■ **MATERIAL FOR THE TASK**:
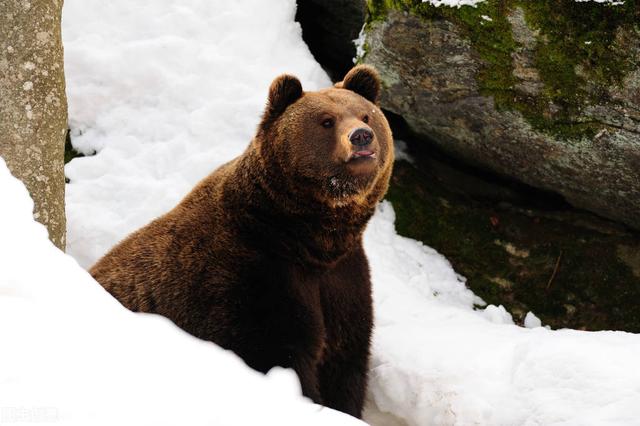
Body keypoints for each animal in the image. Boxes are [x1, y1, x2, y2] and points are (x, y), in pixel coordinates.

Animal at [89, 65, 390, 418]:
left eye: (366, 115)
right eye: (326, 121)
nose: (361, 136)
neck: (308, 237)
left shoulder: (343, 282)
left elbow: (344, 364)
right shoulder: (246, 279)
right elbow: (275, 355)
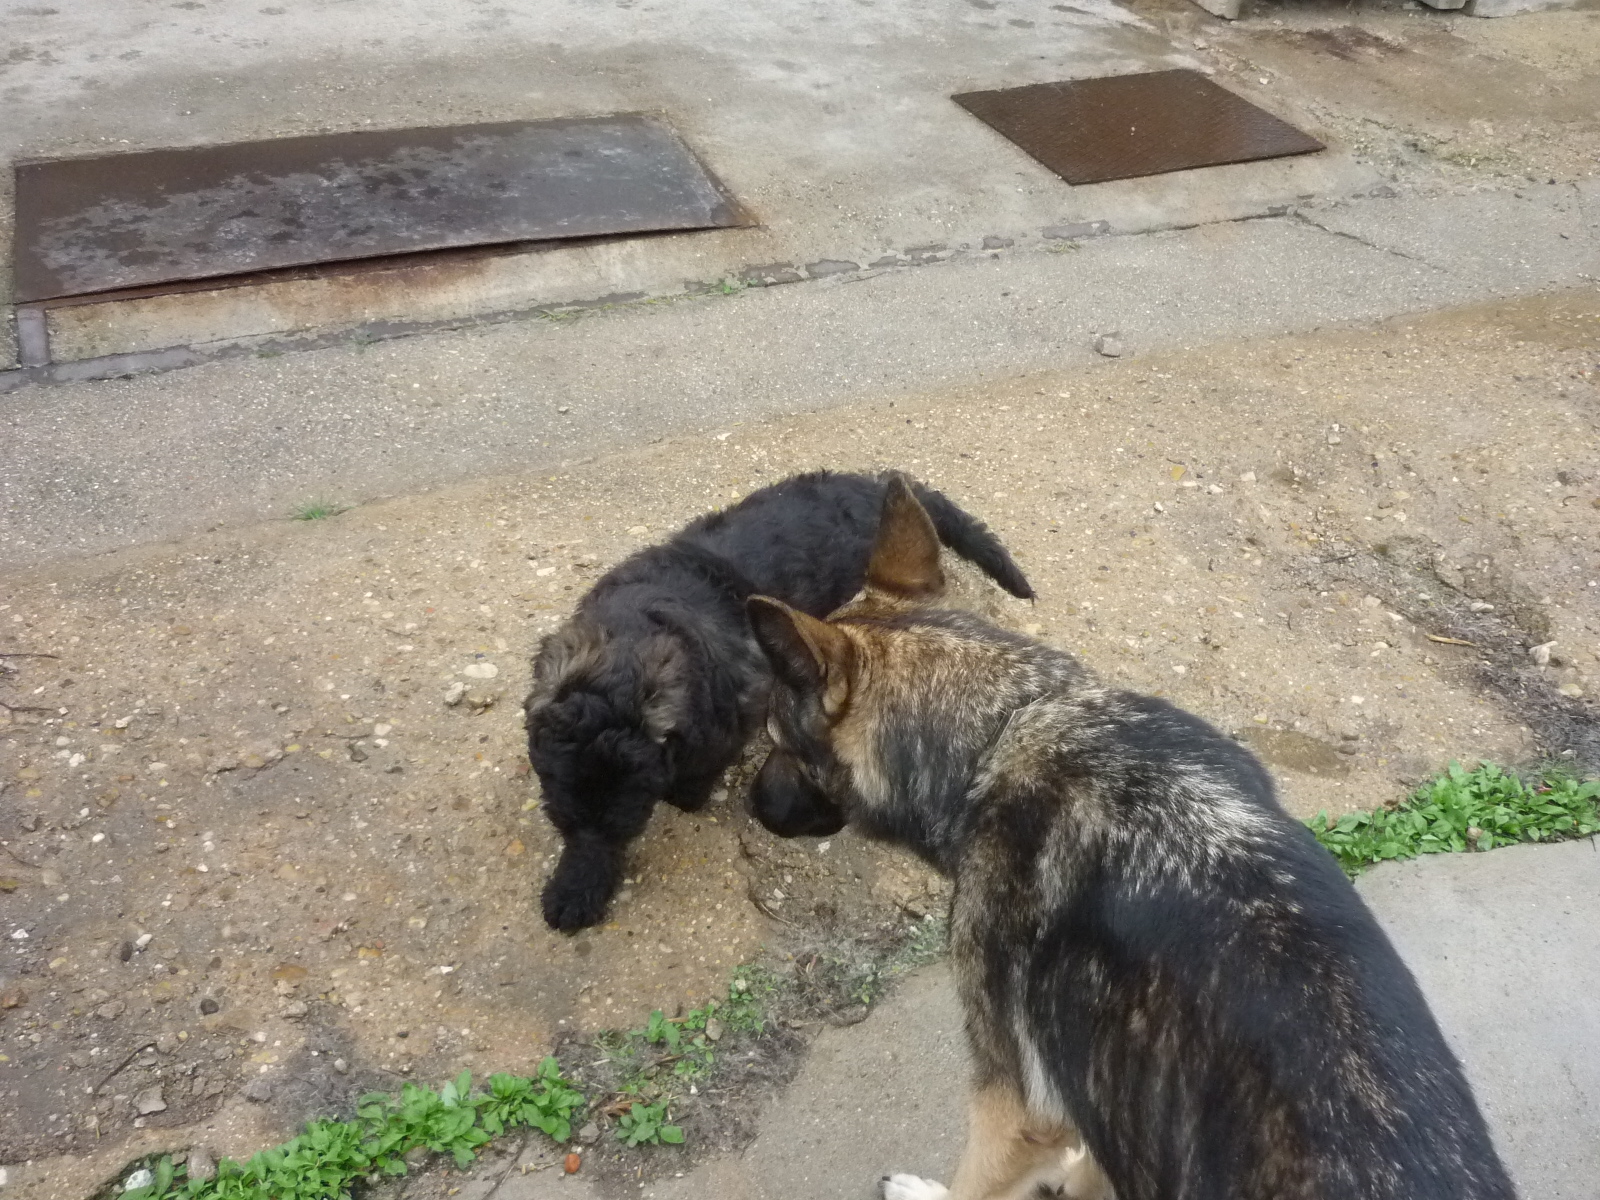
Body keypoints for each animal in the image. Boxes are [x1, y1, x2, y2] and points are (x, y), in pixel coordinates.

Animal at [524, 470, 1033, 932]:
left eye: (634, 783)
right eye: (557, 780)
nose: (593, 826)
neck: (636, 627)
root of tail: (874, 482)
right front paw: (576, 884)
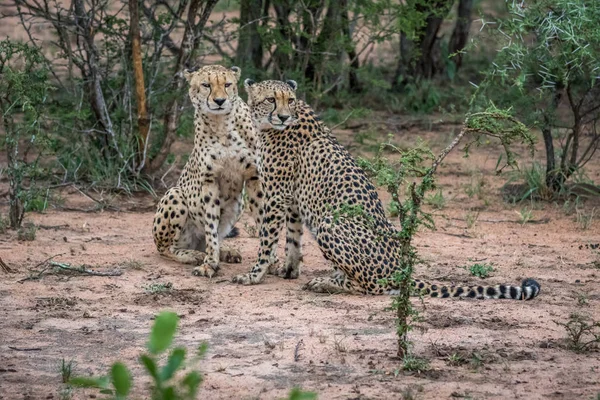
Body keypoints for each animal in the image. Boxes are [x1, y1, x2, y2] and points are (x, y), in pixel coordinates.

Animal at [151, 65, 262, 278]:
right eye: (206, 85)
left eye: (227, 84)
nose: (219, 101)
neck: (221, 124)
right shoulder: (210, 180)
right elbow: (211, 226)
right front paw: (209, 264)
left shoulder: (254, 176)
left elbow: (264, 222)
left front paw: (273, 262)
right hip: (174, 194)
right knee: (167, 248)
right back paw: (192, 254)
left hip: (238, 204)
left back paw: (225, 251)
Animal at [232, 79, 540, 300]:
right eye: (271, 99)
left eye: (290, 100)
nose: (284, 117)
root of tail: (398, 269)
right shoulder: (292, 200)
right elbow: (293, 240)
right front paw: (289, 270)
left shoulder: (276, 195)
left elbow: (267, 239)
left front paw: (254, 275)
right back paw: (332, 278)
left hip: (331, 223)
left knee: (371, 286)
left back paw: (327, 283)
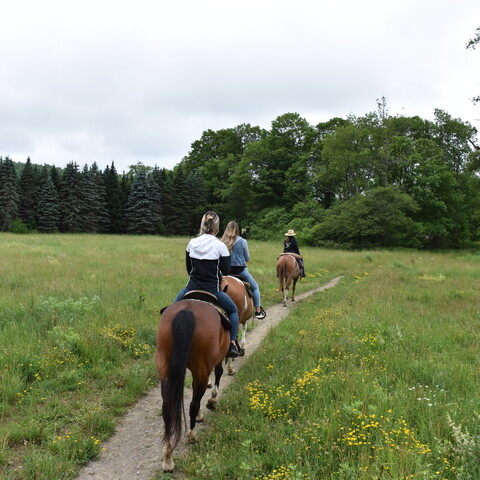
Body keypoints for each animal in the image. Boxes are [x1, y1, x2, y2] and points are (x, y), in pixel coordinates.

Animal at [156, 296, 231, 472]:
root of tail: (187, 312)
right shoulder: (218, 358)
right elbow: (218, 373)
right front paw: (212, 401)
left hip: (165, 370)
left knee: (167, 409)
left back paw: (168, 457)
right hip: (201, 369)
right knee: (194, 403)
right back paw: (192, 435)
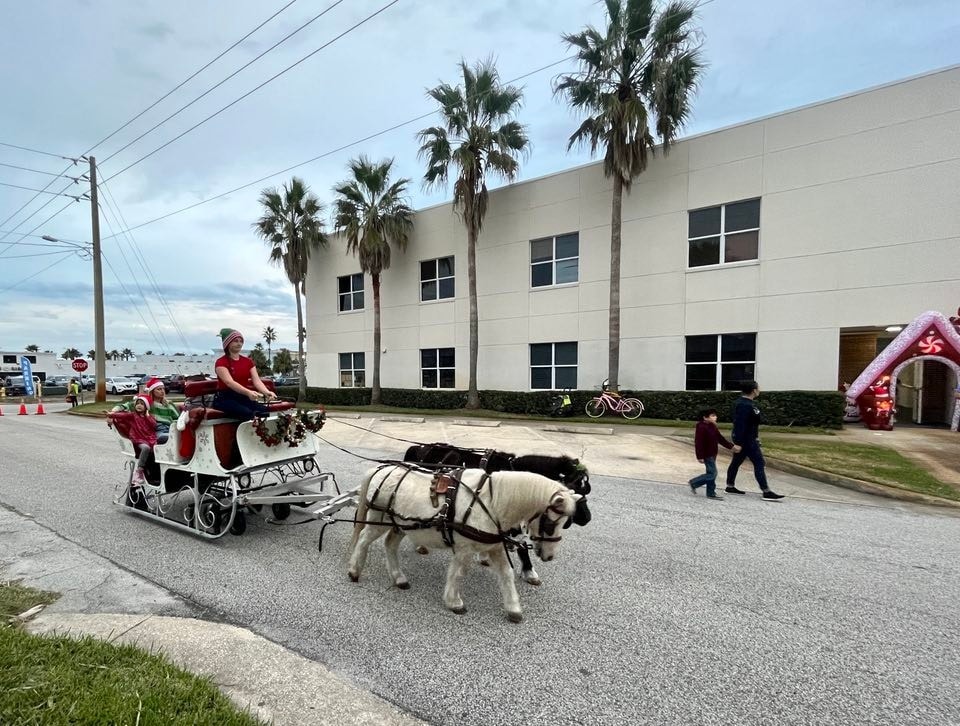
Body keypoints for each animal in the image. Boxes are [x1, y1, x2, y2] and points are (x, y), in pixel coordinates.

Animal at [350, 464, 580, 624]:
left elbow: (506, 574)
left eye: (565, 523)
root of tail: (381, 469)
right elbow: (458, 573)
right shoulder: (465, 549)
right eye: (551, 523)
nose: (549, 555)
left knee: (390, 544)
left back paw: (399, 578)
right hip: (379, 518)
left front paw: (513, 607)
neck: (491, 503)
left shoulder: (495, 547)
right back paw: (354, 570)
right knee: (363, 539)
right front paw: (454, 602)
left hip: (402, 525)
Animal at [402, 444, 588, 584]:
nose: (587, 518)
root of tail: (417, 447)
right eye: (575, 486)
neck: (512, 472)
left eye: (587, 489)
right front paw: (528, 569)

■ **TASK ITEM**: Report the number of lines in the listing above that include the word "elbow", and nothing else.

■ **PROBLEM SOLUTION**: 9